Mais Flourens, après ses Éloges, est toujours Flourens, c'est-à-dire ce qu'il a été toute sa vie: un anatomiste, un naturaliste, un physiologiste, un professeur. Ce n'est pas seulement qu'un secrétaire perpétuel d'académie, il est perpétuel de talent en son propre nom, ce qui vaut bien mieux! Il y a là, dans cette publication de chez les frères Garnier, huit à dix volumes qui ne sont que la fleur d'un panier très plein et très profond, dans le fond duquel je ne plongerai pas mes mains indignes. Mais je me permettrai de toucher, sans appuyer, au velouté de toute cette fleur. Je me permettrai de vous faire remarquer cette poudre étincelante, tombée des ailes de cette érudition d'abeille, qui a le vagabondage de l'abeille, qui en a le miel, mais qui n'en a pas l'aiguillon.
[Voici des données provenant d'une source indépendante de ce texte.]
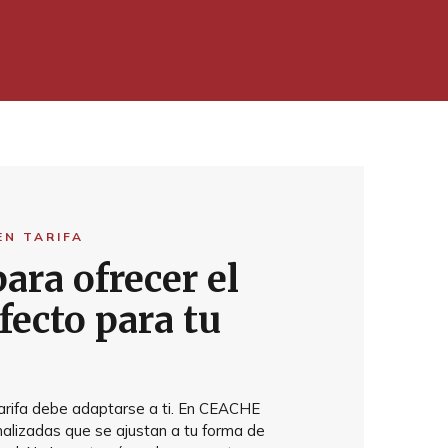
EN TARIFA
ara ofrecer el
fecto para tu
arifa debe adaptarse a ti. En CEACHE
lizadas que se ajustan a tu forma de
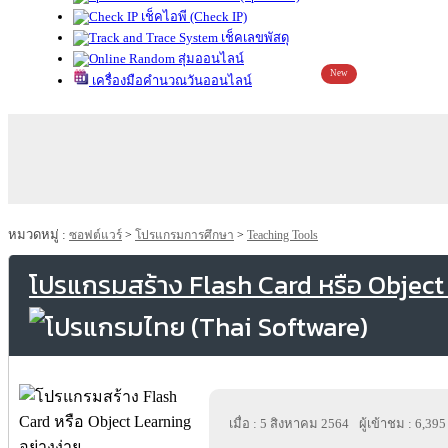
เช็คไอพี (Check IP)
เช็คเลขพัสดุ
สุ่มออนไลน์
New
เครื่องมือคำนวณวันออนไลน์
หมวดหมู่ :
ซอฟต์แวร์
>
โปรแกรมการศึกษา
>
Teaching Tools
โปรแกรมสร้าง Flash Card หรือ Object 
เมื่อ : 5 สิงหาคม 2564
ผู้เข้าชม : 6,395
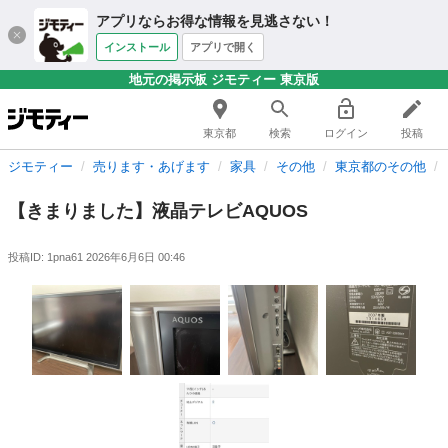
アプリならお得な情報を見逃さない！
インストール
アプリで開く
地元の掲示板 ジモティー 東京版
東京都
検索
ログイン
投稿
ジモティー
売ります・あげます
家具
その他
東京都のその他
【きまりました】液晶テレビAQUOS
投稿ID: 1pna61
2026年6月6日 00:46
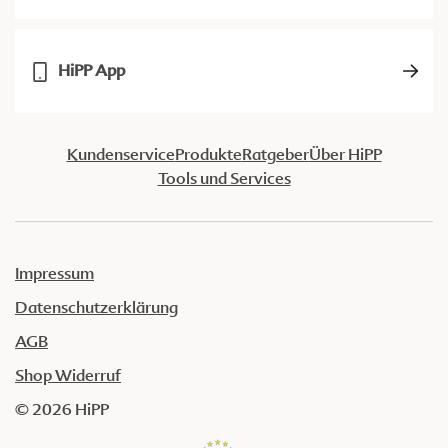
HiPP App
Kundenservice
Produkte
Ratgeber
Über HiPP
Tools und Services
Impressum
Datenschutzerklärung
AGB
Shop Widerruf
© 2026 HiPP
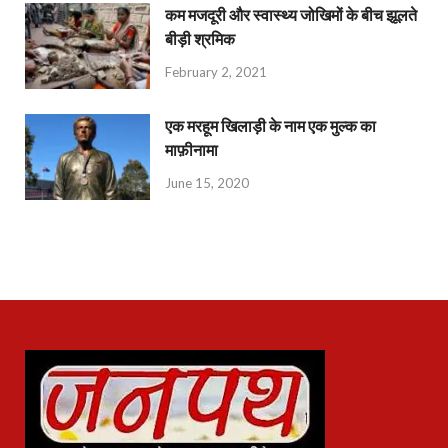
कम मजदूरी और स्वास्थ्य जोखिमों के बीच झूलते
बीड़ी श्रमिक
February 2, 2021
एक मरहूम खिलाड़ी के नाम एक मुल्क का
माफ़ीनामा
June 15, 2020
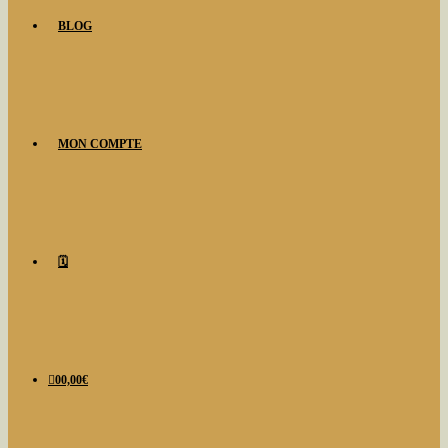
BLOG
MON COMPTE
🗓️
0
0,00
€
Et, d'abord, voici trois à quatre volumes de Notices qui sont certainement la partie la moins considérable et la moins travaillée de cet esprit facile à qui rien ne semble coûter, tant il est éveillé et preste! et dont plusieurs (celles sur Henri-Marie de Blainville, Léopold de Buch et les Jussieu) sont de petits chefs-d'œuvre d'appréciation attique. Puis, après ces Notices, voici une Histoire de la circulation du sang, à travers laquelle le lecteur, et même la lectrice, verront circuler le leur dans leurs veines. C'est peut-être dans cette histoire que Flourens a le plus exhalé sa petite odeur de muguet littéraire quand, de savant en savant, il est arrivé jusqu'à Guy Patin, cette excellente figure, ce Boileau-Despréaux de la médecine, qui aurait donné très bien la monnaie de sa pièce à l'autre Boileau, le railleur de la Faculté. Ici, le naturaliste, le physiologiste, devient presque un critique comme l'un de nous. C'est un clair de lune de Sainte-Beuve; mais c'est un clair de lune limpide! Après cette Histoire de la circulation du sang, vous avez L'Instinct et l'intelligence des animaux, une question qu'un fils de Buffon comme Flourens devait traiter dans un de ses ouvrages; car vous savez si Flourens est le fils de Buffon et s'il mérite de porter le nom de Buffonet que Buffon donnait à son fils! Puis encore un Examen de la phrénologie, très court, comme il convient, le mépris ayant une expression brève quand il n'est pas silencieux, et le mépris étant tout ce que mérite cette doctrine, qui n'est plus qu'une amusette de salon depuis que Broussais, ce tribun médical, n'est plus là pour la défendre de sa voix âpre.